Até que, surge ela na minha vida. Linda, cheia de vida, agradecida à Deus e... com câncer! Eu olhava, olhava, olhava e algo não se encaixava, ainda buscava a expressão triste, abatida, a falta de cabelo... mas só via beleza, por dentro e por fora. Só via coragem, não via medo. Não via peso, só via leveza. Nos aproximamos, nos conhecemos, nos tornamos amigas e então passei a ver medo, tristeza, dor como só as pessoas próximas podem ver mas nunca deixei de ver a vida, a beleza, a coragem e a força convivendo lado a lado. Hoje choramos juntas, aprendemos uma com a outra e apoiamos uma a outra.

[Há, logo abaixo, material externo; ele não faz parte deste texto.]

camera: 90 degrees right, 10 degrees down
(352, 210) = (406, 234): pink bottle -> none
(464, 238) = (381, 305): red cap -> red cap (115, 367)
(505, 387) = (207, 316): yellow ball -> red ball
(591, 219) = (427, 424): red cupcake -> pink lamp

Reconheço parte da minha história na dela da mesma forma que o inverso e por isso nos entendemos e respeitamos nossos limites de forma singular, de uma maneira que não é fácil para quem nunca passou por nada parecido.
Enfim, alguém mudou em mim a forma de olhar para essas doenças e hoje já não olho mais com pena e sim com admiração para essas pessoas que lutam dia a dia por suas vidas. Sei que é possível que tenham uma vida completa apesar do sofrimento, sei que é possível fazê-las felizes apesar da dor, sei que é possível que elas ganhem apesar das perdas. Já não me sinto mais hipócrita ao dizer palavras bonitas a tais pessoas porque hoje elas já não saem mais vazias de conteúdo, acredito em cada palavra de força que digo à minha amiga e a qualquer um desses guerreiros.

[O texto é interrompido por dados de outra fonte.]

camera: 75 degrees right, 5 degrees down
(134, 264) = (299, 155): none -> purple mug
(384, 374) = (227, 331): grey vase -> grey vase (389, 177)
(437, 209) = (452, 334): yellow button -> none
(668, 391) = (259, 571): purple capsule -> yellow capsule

Ontem à noite, ao ver uma foto de crianças com câncer num hospital de Brasília, pela primeira vez quis ir até lá, estar lá e de alguma forma poder fazê-los felizes por uma fração de tempo que seja. Me encantei com a história de um menininho que fará aniversário e sonha em ganhar um violão. Fiz de tudo para conseguir o instrumento e consegui mas já haviam conseguido antes de mim. Não fez diferença pra mim, o importante é saber que o menino terá seu sonho realizado. Eu ganhei com essa história a vontade de estar com essas crianças e vou criar uma forma de realizar meu desejo. Eu ganhei com a minha amiga uma nova visão sobre o câncer e um novo olhar sobre as quem convive ele.
Amanhã essa pessoa querida fará uma biópsia para um futuro transplante de medula e, peço à Deus, seja lá o que isso signifique, que corra tudo bem e que ela possa estar ao lado da linda filha dela, do meu lado e de todas as pessoas que a amam ainda por muitos anos.
Amanhã o meniniho completa mais um ano de vida. Desejo que essa data se repita e que a cada ano ele tenha mais e mais motivos para comemorá-la. Que amanhã ele receba seu violão e que a sua música lhe dê forças para lutar e coragem para continuar sonhando e realizando seus sonhos.
Enfim, me despeço hoje desejando apenas que o dia de amanhã seja o melhor pra essas duas pessoinhas, no sentido carinhoso do diminutivo e se assim o for, já o terá sido para mim.